A review by rickyschneider
Bath Haus by P.J. Vernon

adventurous dark mysterious tense fast-paced
  • Plot- or character-driven? Plot
  • Strong character development? Yes
  • Loveable characters? It's complicated
  • Diverse cast of characters? No
  • Flaws of characters a main focus? Yes

3.5

 A wild ride was promised and a wild ride it was! P.J. Vernon's propulsive queer thriller is steamy, stylish and sadistic. This is really more of a 3.5 star read for me but I rounded it up to four purely for the enjoyment factor. The writing wasn't as slick or sharp as I would've liked but the author delivers on the premise with tense, exciting thrills delivered with a sexy, dark aesthetic. The result is a fun, entertaining romp that kept me hooked to the dramatic conclusion.

On a plot level, Vernon is bursting with ideas and the pacing is brisk and engaging. However, on a sentence level, the author relies too heavily on quick, easy metaphors and the characters are generally homogenous-feeling. The latter becomes almost painfully clear because the narrative alternates between Oliver, our protagonist, and his almost husband, Nathan. While the two men's perspectives are ostensibly very different, one coming from wealth and privilege while the other hails from small town poverty and trauma, the two POVs blend so seamlessly together so that, even with large capitalized headers before each section, I found myself constantly having to refer back to those headers in order to determine which character was speaking. The author's propensity for metaphor shouldn't be a problem, as I love metaphor and simile in my books, but a broader and more sparing approach to the literary device would've served the reading experience better. Instead, Vernon peppers nearly every paragraph with obvious comparisons that add little to the atmosphere or emotional interiority of his characters but does manage to muddy the prose and confuse the narrative with its distracting tangents. There are also some regrettable lines that come off as cringey, self-indulgent or pedantic. I admittedly shook my head at the line about "Alexander Scares-gard". That being said, there are some hints at promising ideas and real potential for well-crafted storytelling in Vernon's writing. I particularly liked the structuring of the novel into the stages of asphyxiation. More of that and less of the easy metaphors and cheesy puns, please.

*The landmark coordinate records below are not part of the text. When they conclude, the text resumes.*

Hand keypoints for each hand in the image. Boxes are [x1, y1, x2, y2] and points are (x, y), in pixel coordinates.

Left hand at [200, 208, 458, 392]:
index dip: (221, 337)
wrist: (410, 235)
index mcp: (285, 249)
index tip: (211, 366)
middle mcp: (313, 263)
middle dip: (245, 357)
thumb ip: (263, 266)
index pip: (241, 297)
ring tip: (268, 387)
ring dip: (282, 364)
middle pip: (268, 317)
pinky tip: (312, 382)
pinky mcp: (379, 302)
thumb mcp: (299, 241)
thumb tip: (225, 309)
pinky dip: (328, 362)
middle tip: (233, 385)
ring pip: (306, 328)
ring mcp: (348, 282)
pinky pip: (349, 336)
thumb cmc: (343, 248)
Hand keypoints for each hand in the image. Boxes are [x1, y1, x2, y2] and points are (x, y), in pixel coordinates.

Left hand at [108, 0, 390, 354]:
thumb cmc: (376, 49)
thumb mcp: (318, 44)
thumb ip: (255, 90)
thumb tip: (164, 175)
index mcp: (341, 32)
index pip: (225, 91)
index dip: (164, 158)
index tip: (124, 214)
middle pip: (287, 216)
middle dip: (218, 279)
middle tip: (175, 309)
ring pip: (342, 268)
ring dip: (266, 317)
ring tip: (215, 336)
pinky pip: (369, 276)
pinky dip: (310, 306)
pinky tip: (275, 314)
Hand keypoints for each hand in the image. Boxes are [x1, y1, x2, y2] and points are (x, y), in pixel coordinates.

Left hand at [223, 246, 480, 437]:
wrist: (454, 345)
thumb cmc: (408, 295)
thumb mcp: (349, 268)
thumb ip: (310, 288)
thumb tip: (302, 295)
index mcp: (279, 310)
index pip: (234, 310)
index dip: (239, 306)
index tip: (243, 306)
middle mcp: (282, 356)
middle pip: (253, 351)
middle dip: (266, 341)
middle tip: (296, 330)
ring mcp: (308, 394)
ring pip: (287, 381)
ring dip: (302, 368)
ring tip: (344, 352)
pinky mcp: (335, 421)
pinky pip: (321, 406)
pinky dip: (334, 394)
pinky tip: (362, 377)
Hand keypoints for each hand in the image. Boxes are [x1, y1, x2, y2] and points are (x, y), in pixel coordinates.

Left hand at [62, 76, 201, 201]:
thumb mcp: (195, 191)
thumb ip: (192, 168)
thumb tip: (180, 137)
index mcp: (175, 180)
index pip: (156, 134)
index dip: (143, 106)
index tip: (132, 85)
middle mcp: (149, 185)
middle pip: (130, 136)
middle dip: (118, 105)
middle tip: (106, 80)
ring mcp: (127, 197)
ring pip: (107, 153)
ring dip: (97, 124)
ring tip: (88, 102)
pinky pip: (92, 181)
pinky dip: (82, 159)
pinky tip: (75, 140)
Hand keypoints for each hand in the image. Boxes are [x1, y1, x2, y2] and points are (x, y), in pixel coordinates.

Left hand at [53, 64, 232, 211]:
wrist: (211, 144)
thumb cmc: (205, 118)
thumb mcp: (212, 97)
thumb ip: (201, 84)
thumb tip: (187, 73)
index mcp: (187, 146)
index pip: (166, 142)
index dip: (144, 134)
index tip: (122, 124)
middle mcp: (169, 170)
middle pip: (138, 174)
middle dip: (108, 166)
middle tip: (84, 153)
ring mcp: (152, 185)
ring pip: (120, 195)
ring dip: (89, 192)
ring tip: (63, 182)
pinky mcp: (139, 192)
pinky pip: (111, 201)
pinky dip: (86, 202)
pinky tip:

The who-dunnit element was executed skillfully, keeping me guessing at every turn. Though I liked one of the red-herrings better than the actual reveal at the end, the mystery and danger that soaked every page was salaciously fun and the break-neck pace was intoxicatingly immersive. I was skimming the last chapters, not to rush to the conclusion of the novel but simply out of pure excitement and curiosity for what Vernon had in store for this twisty, taught thriller.

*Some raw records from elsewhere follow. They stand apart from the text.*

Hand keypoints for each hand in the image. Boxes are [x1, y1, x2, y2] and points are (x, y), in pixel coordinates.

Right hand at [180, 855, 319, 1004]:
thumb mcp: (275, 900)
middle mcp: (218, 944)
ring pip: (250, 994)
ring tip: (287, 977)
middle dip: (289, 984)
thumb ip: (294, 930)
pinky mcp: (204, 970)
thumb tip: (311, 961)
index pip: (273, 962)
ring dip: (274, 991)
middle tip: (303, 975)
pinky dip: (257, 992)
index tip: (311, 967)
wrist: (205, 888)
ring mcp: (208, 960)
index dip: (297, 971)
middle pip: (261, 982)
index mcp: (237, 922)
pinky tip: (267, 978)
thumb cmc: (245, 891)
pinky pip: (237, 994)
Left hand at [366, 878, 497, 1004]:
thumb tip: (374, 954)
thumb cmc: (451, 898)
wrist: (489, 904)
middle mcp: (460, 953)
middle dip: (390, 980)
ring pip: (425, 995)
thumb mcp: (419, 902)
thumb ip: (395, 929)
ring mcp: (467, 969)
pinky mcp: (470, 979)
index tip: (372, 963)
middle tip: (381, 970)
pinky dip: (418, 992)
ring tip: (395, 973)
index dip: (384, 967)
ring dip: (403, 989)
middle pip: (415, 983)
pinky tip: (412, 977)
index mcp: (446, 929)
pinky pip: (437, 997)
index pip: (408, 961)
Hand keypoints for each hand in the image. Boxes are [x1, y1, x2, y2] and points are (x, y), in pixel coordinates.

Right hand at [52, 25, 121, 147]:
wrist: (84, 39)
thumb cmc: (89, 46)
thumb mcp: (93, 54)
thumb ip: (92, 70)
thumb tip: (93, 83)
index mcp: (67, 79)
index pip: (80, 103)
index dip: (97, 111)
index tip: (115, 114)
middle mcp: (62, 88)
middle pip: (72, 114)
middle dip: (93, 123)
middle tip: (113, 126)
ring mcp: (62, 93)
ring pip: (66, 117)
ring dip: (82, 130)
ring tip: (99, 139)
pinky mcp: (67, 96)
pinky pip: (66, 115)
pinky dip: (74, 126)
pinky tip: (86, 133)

All the characters are intensely flawed and most are pretty detestable. The detective felt like a pet-favorite of the author and she was certainly the most likeable of them all. Our main protagonist, Oliver was self-destructive to the extreme but I did find myself caring about him and hoping for the best for him by the end. The villain was intentionally sexy and sinister but I honestly was on his side for the first third of the novel. It seemed clear to me that Oliver was intensely anxiety-ridden and paranoid so I honestly thought he probably made up the murderous intentions behind the studly Scandinavian's advances. I was worried that Oliver was yet another unreliable narrator that would have dreamed up most of the events taking place but I'm happy to report that Vernon did not fall into that trope. Instead, Oliver's seemingly unbelievable plight is, while still highly implausible and riddled with coincidental convenience for the plot, terrifyingly real and full of urgency and tension.

By the end of the novel Vernon had largely won me over with his engaging and exciting story of a bathhouse tryst gone horribly wrong and I genuinely loved getting to read from the perspective of a modern gay couple in all their messy domesticity. Though a flawed and somewhat frivolous novel, the overall effect was satisfying and scintillating. I will definitely look forward to P.J. Vernon's next smartly stylized thriller with the anticipation that if it's anything like Bath Haus, it will be a messy, addictive, simmering sauna of sexy thrills!